By Walter J. O’Neill, Jr
On February 5, Joe Whalen of Oceanport received a letter from the New Jersey Scholastic Coaches Association informing him that he was named the 2016 National Federation of High School Coaches Association Coach of the Year for New Jersey in the sport of girls basketball.
For decades Whalen has been coaching basketball on all levels, from AAU, high school and the semiprofessionals. He has been coaching at St. Rose High School in Belmar the past few years. Last year the Purple Roses set a school record of 32-2, were the NJSIAA Non-Public B State Champions and were a finalist in the Tournament of Champions. St. Rose was also ranked number 33 in the country.
This year, St. Rose finished 24-5 and was undefeated at 14-0 in the Shore Conference B Central division. St. Rose also made a return trip to the NJSIAA state championships this season; unfortunately they lost 65-47 to Rutgers Prep in the South Jersey, Non-Public B.
Whalen was asked what his greatest memory in the sport was, his answer was not about winning a state title. “It was being afforded the opportunity to coach my son, Ryan. I have witnessed his development from a player into an excellent coach. Ryan is now coaching at a very high level and I couldn’t be more proud,” said Whalen.
On the opposite end of the spectrum his worst memory occurs every year. “Not coaching my players anymore. Every four years we have to say goodbye. During those years we have some great memories and we shed a few tears. As a coach, it makes it very tough to say goodbye,” said Whalen. He added that as a coach, he thinks he can protect them all the time. “At the end of the day hopefully you teach them life lessons, and here I am getting life lessons from them.”
Great coaches all have special skills, attributes that put them above the ordinary coach. However, when you try and nail them down on what those qualities are they don’t seem to know. “This is a tough question to answer, because introspection can be very challenging. I believe my passion for the game and my desire to not only be the best coach but be the best teacher of the game. Most players feel that they play for the best coach, I want my players to know they play for the best,” added Whalen.

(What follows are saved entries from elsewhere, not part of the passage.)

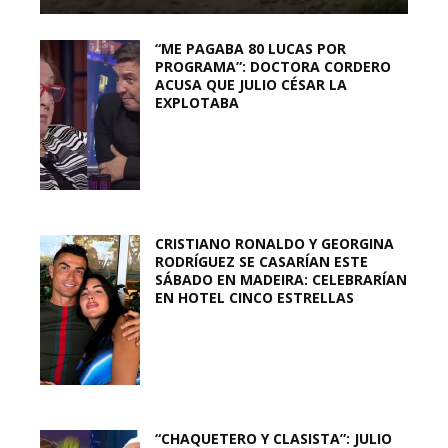
“ME PAGABA 80 LUCAS POR
PROGRAMA”: DOCTORA CORDERO
ACUSA QUE JULIO CÉSAR LA
EXPLOTABA
CRISTIANO RONALDO Y GEORGINA
RODRÍGUEZ SE CASARÍAN ESTE
SÁBADO EN MADEIRA: CELEBRARÍAN
EN HOTEL CINCO ESTRELLAS
“CHAQUETERO Y CLASISTA”: JULIO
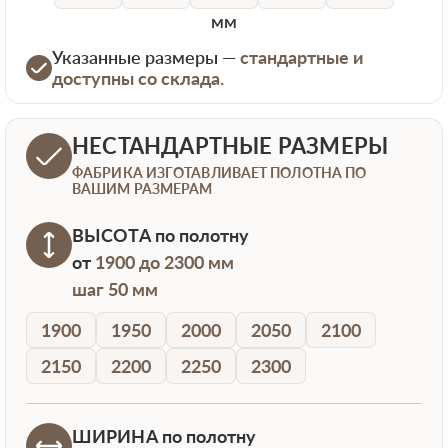
мм
Указанные размеры —
стандартные и
доступны со склада.
НЕСТАНДАРТНЫЕ РАЗМЕРЫ
ФАБРИКА ИЗГОТАВЛИВАЕТ ПОЛОТНА ПО
ВАШИМ РАЗМЕРАМ
ВЫСОТА
по полотну
от
1900 до 2300 мм
шаг 50 мм
1900
1950
2000
2050
2100
2150
2200
2250
2300
ШИРИНА
по полотну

As for an area that Whalen feels he needs to improve, he answered quickly saying that the losses bother him and he needs to put them behind and not stress. Not only for his own peace of mind, but that of his family who lose patience with him.
After coaching for so long he was asked what he likes the most about the job. “I love the challenge of competition and making my teams better. I try to make my teams ‘self-correct’. That is something I learned when I spent two days in San Antonio for the NBA Spurs’ training camp. I believe smart coaches have certain players make plays not run them,” said Whalen.
To date his record is 104-15 at St. Rose High School. That does not include his time as an AAU coach, or at Long Branch High School where he coached the boys to a state title, or even his JSBL numbers. During his long career he has been able to coach both girls and boys to state titles.
“First I can tell you the girls huddle smells better,” said a laughing Whalen. “I will say that I have not coached girls any differently. I have challenged them and held them to as a high a standard as I ever did any boys team, and they’ve responded well.”
He added that they never talk about playing hard, they just do it. “That’s the culture and the expectation, and they do it as well as any boys’ team I have ever coached,” Whalen said.